• **ЗАДАНИЯ**
1. Объясните по отрывку «Детство», почему ноги деда, сидящего в кресле, укрыты меховым одеялом.
2. Перепишите без изменений фрагмент отрывка «Детство» от «Припоминаю и весь» до «крытые зеленым сукном.» включительно.
3. Какой композитор назван в отрывке «Детство» любимым композитором деда?
━━━━━ ИСХОДНЫЙ ТЕКСТ
Детство
<I>
Я родился в Москве, на Большой Рогожской улице, близ Покровского монастыря. И сейчас в вечном покое — там, в земле, — могилы моего отца, деда, брата Сергея и дальней родни. Есть и у меня там место, рядом с отцом…
Помню я деда моего Михаила Емельяновича Коровина. Смутно, но помню. Вот большая зала, где, бывало, сидел он в кресле, седой, согбенный, огромного роста. Зала — в стиле ампир. Наверху, с двух сторон, широкие полукруглые ниши и золотые балюстрады балконов. На одном из них играет квартет музыкантов. А дед сидит в кресле и слушает (любимый композитор его — Бах), и ноги покрыты меховым одеялом (он болен — подагра), а в руках платок. Он слушает музыку всегда один, никого не пускает, кроме меня, семилетнего внука, слушает и плачет. А я сижу около, сбоку, смирнехонько. Вижу, что дед плачет, и думаю, что так нужно.
Припоминаю и весь большой наш дом, и подле огромный сад, выходящий на Дурновский переулок. В длинном деревянном заборе — маленькая калитка. Вдоль забора бузина. Сад прекрасен, в нем — большая оранжерея, где так сладостно пахнет землей, и старая беседка с колоннами: окна у нее в цветных стеклах, внутри, как войдешь, — все светло и зелено; а у стен кушетки, крытые зеленым сукном.
━━━━━━━━━━
━━━━━ ИЗВЛЕЧЁННЫЕ ДАННЫЕ
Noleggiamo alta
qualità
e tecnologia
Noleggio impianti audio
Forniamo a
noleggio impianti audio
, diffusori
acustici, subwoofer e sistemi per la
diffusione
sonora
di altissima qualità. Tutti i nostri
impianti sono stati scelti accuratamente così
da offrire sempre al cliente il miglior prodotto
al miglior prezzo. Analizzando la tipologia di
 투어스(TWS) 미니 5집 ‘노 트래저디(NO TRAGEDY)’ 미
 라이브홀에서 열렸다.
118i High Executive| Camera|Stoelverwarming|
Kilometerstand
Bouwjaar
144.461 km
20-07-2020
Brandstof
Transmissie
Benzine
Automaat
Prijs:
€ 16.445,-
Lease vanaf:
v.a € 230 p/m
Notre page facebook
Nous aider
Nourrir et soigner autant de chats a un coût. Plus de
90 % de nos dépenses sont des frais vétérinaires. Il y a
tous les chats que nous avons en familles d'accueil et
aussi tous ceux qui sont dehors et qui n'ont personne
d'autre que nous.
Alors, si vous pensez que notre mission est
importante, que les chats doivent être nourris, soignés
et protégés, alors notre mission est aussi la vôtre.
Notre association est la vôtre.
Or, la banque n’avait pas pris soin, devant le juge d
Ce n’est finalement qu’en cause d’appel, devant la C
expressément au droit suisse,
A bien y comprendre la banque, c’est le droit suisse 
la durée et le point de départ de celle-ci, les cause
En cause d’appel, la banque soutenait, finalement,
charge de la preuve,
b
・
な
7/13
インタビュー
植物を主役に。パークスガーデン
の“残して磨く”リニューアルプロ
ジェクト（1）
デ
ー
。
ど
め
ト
━━━━━━━━━━
• **ОТВЕТЫ ПО НОМЕРАМ**
1. Дед болен подагрой, поэтому его ноги укрыты меховым одеялом.

2.
Припоминаю и весь большой наш дом, и подле огромный сад, выходящий на Дурновский переулок. В длинном деревянном заборе — маленькая калитка. Вдоль забора бузина. Сад прекрасен, в нем — большая оранжерея, где так сладостно пахнет землей, и старая беседка с колоннами: окна у нее в цветных стеклах, внутри, как войдешь, — все светло и зелено; а у стен кушетки, крытые зеленым сукном.

3. Бах.